Arnavutluk İmamlar Birliği Başkanı Justinian Topulli, AA muhabirine yaptığı açıklamada, Müslümanların ilk kıblesi olan Mescid-i Aksa’da yaşananların Siyonist İsrail devletinin 1967 yılında bu toprakları işgal ettiği zamandan bu yana yürüttüğü çatışma ve provokasyon politikasının devamı olduğunu ifade etti.
İsrail’in tüm hukuk normları ve uluslararası yasalara göre Filistin topraklarının işgalcisi olduğunu ve bu yüzden işgalci tavrını takındığını belirten Topulli, uzun yıllar devam eden ve bundan sonra da devam etmesi öngörülen olaylar zincirinin İsrail’in kurulmasına katkısı olan ülkelerin politikalarıyla teşvik edildiğini söyledi.
"İNTİFADA" UYARISI
Olayların nasıl bir hal alacağını öngörmenin zor olduğunu vurgulayan Topulli, "İsrail şiddeti artırdığı takdirde yeni bir intifada ile karşılaşabilir." dedi.
Topulli, bölgede dinlerarası bir çatışmanın yıllarca var olduğunu belirterek, sözlerine şöyle devam etti:
“Mescid-i Aksa’ya dokunmak, İslam dünyasının dini duygularına dokunmak demektir.

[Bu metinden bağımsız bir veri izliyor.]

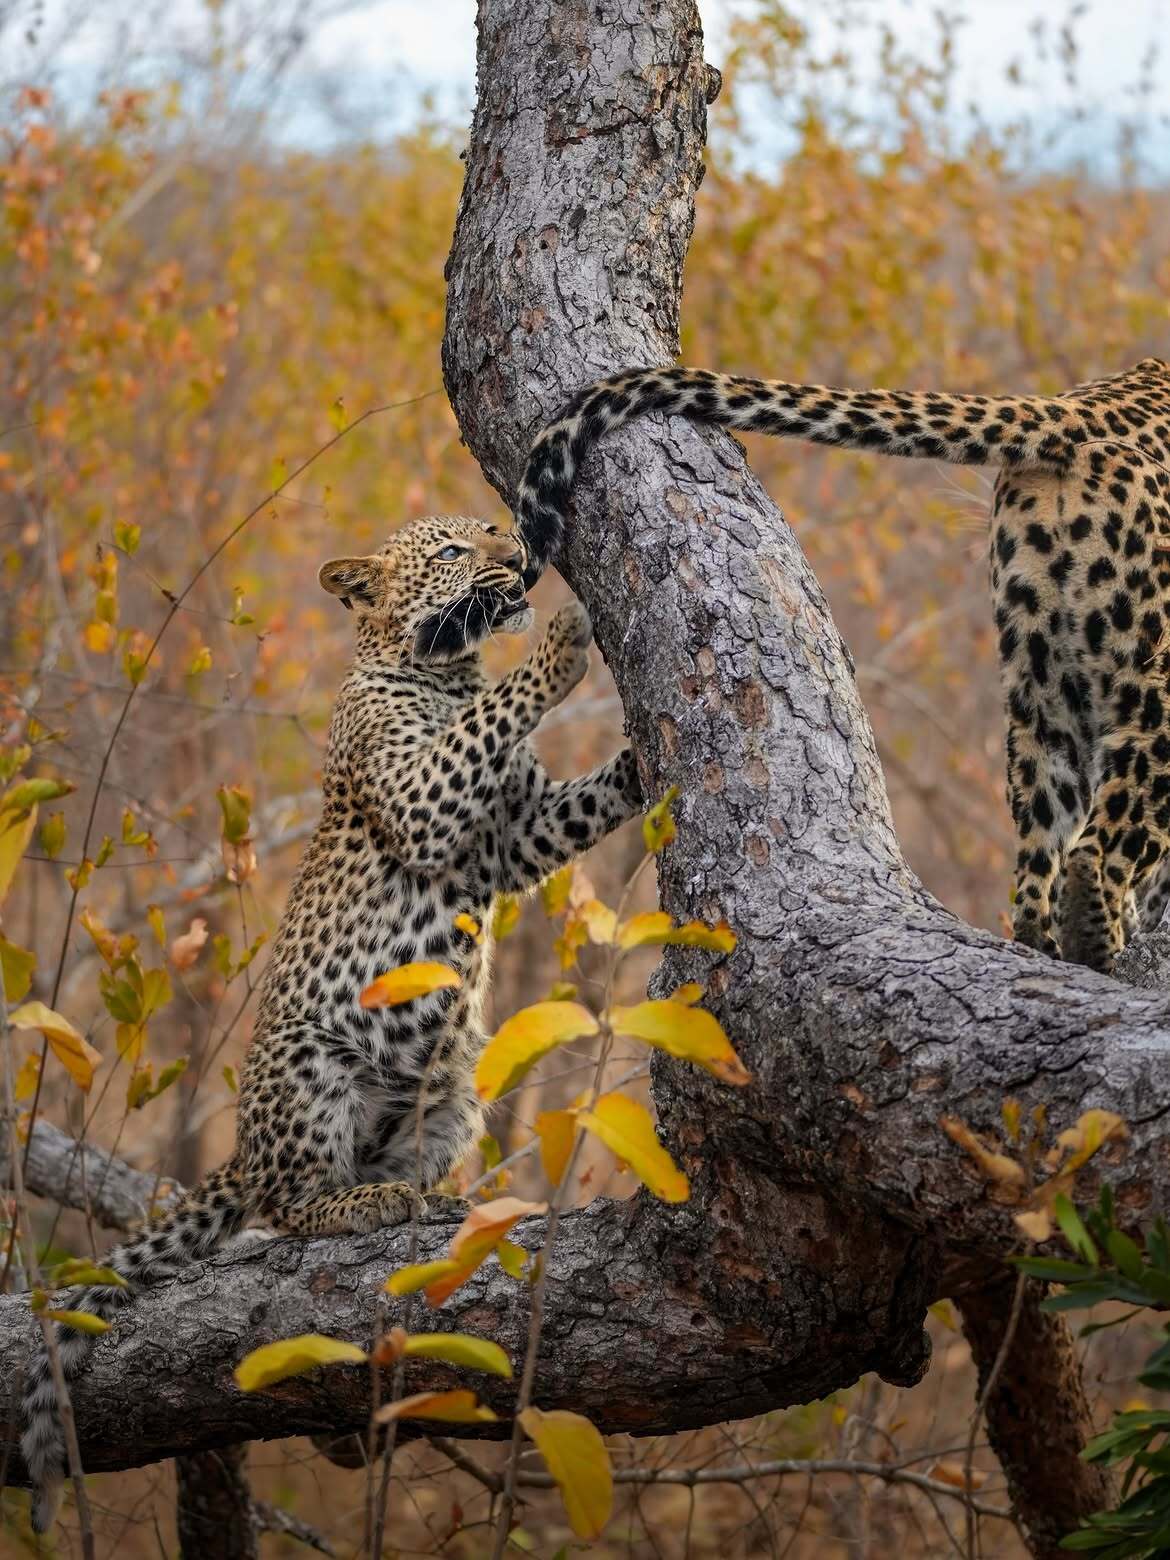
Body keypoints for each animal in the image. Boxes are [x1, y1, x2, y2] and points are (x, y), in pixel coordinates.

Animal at [22, 516, 641, 1534]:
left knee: (379, 1173)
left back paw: (428, 1200)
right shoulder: (428, 798)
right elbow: (495, 713)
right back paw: (361, 1205)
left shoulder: (516, 837)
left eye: (487, 527)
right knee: (290, 1209)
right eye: (455, 549)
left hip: (450, 1101)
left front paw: (640, 759)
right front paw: (562, 638)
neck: (441, 670)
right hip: (311, 1071)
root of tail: (243, 1151)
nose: (514, 549)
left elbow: (572, 797)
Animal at [512, 355, 1170, 975]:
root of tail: (1090, 406)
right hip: (1148, 679)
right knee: (1099, 842)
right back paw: (1098, 940)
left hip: (1042, 688)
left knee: (1041, 861)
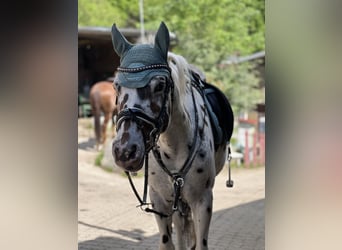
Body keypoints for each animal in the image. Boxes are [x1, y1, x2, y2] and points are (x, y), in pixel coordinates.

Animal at [111, 22, 234, 249]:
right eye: (116, 86)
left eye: (160, 85)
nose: (125, 151)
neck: (173, 146)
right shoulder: (160, 201)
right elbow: (168, 242)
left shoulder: (202, 201)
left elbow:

Durumun uluslararası boyutlarda dini bir çatışmaya dönüşme potansiyeli her zaman mümkündür. Benim düşünceme göre Siyonist devlet bu tehlikeyi göze almayacak. Ancak saldırganlık ve iyi yapılmayan hesaplar günümüzün İsrailli yöneticilerini yeni bir çılgınlığa götürebilir.”
SADRİU: BARIŞ SÜRECİNE BİR AN ÖNCE DÖNÜLMELİ
Kosova İslam Birliği Sözcüsü Ahmet Sadriu da, hangi din olursa olsun dini yapıya yönelik askeri müdahalenin kabul edilemez olduğunu ve kimseye iyilik sağlamadığını söyledi.
Kudüs gibi kutsal şehirlerin, Mescid-i Aksa gibi kutsal mekanların toplumların birbirine yaklaşmasına hizmet ettiğini, bu şehrin gerilim, çatışma ve kan dökme olarak kullanılmaması gerektiğini dile getiren Sadriu, şöyle devam etti:
“Söz konusu durumda Müslümanlar için özel önem arz eden bir dini yapıdan bahsediyoruz. Bilindiği üzere Aksa, Mekke ve Medine’deki Hz. Peygamber’in camisinin ardından Müslümanlar için önem arz eden üçüncü cami. Bu yüzden Aksa’ya her anlamda yapılan saldırı kabul edilebilir değil. Dini mekanlar inananların yaratıcıya yalvarıp ibadet ettiği yerlerdir, buralara askeri müdahale kabul edilemez. Bu çatışma, nefret ve hoşgörüsüzlüğe katkıda bulunur.”
Sadriu, sorunların şiddetle çözülemeyeceğine inandığını ve başta İsrail olmak üzere her iki tarafın şiddetten ellerini çekip diyalog sürecini dönülmesi gerektiğini belirterek, "İki toplum ve bölgeye barışın hakim olması için bir an evvel Filistin devletinin kurulması ve fonksiyonel hale gelmesi gerekiyor." dedi.